Attempted (and failed) solutions
- Brute-force deletion across all nodes
- I considered writing a shell script to SSH into the cluster multiple times, deleting the socket on every possible login node. Then, I could keep trying until I randomly landed on a node where the socket had been deleted. This felt extremely inefficient and hacky, relying purely on luck.
- Using SSH to delete the socket before forwarding
- Ideally, the SSH command itself could delete the socket before attempting to set up forwarding.
- However, SSH seems to establish forwards before running commands, making this ineffective.
- Additionally, I struggled to get SSH to return a shell after executing the remote command.
- Relocating the socket to a shared filesystem
- If GPG agent could use a different directory for its socket—one located on a shared filesystem rather than the per-node
/run/user
directory—then deleting the socket from one node would affect all nodes. - I found some documentation on configuring
extra-socket
ingpg-agent.conf
, but despite my efforts, I couldn’t get GPG to recognize a custom socket location.
- If GPG agent could use a different directory for its socket—one located on a shared filesystem rather than the per-node
The working solution: SSH ControlMaster
The breakthrough came with SSH’s ControlMaster feature, which allows multiple SSH sessions to share a single persistent connection to the same node. This ensures that all commands run on the same randomly assigned login node.
Steps to make it work
Start a persistent master SSH connection:
ssh -M -S ~/.ssh/control-socket user@hpc-domain
This establishes an SSH session and keeps the connection open for reuse.
Delete the GPG agent socket on the same connection:
ssh -S ~/.ssh/control-socket user@hpc-domain "rm -f /run/user/$(id -u)/gnupg/S.gpg-agent"
Since this runs over the same ControlMaster session, it executes on the same node.
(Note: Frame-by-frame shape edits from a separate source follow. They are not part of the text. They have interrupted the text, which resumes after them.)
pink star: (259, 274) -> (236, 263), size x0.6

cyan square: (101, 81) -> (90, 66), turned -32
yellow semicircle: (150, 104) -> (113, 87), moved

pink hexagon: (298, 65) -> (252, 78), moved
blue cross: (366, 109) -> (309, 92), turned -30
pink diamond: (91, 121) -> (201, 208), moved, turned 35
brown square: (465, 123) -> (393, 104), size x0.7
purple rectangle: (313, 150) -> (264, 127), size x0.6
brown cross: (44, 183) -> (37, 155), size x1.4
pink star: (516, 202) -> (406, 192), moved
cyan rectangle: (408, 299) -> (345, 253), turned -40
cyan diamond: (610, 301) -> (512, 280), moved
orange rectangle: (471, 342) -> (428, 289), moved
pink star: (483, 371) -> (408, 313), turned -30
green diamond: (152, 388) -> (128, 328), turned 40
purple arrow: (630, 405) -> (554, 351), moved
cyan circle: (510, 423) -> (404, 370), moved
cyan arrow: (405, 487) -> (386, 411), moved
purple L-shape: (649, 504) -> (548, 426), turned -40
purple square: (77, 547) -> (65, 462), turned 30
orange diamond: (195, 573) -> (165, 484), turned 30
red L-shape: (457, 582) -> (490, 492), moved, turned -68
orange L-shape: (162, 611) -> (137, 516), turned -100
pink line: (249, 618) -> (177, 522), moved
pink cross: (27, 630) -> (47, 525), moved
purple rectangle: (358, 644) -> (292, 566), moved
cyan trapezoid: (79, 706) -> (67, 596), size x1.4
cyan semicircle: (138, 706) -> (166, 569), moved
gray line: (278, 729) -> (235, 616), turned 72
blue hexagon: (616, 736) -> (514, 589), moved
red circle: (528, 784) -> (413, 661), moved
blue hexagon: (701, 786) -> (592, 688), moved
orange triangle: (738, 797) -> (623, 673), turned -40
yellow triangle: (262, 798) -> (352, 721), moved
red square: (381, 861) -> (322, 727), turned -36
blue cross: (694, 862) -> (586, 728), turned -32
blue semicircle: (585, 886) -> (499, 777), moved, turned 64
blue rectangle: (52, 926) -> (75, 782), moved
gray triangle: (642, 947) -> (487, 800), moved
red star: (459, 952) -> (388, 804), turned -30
Reconnect with RemoteForward enabled on the same session:
ssh -S ~/.ssh/control-socket -o "RemoteForward /run/user/$(id -u)/gnupg/S.gpg-agent $(gpgconf --list-dir agent-extra-socket)" user@hpc-domain
Now that the socket is deleted, the forwarding works reliably!
This works because the persistent connection ensures that all commands execute on the same randomly assigned node. This allows me to delete the GPG socket before establishing forwarding, solving the problem of the load balancer. Once the forwarding is set up, any subsequent GPG operations on the HPC use my local private key without storing anything sensitive on the remote system.
Conclusion
GPG agent forwarding is a powerful way to use encrypted secrets remotely without compromising security. However, load-balanced clusters introduce challenges when trying to delete and replace agent sockets. While traditional methods fail due to node randomness, SSH’s ControlMaster provides a reliable way to maintain the connection to a specific node, ensuring the necessary setup steps occur in the correct order.
If you’re working with HPC clusters and need secure secret management, this technique might save you a lot of frustration!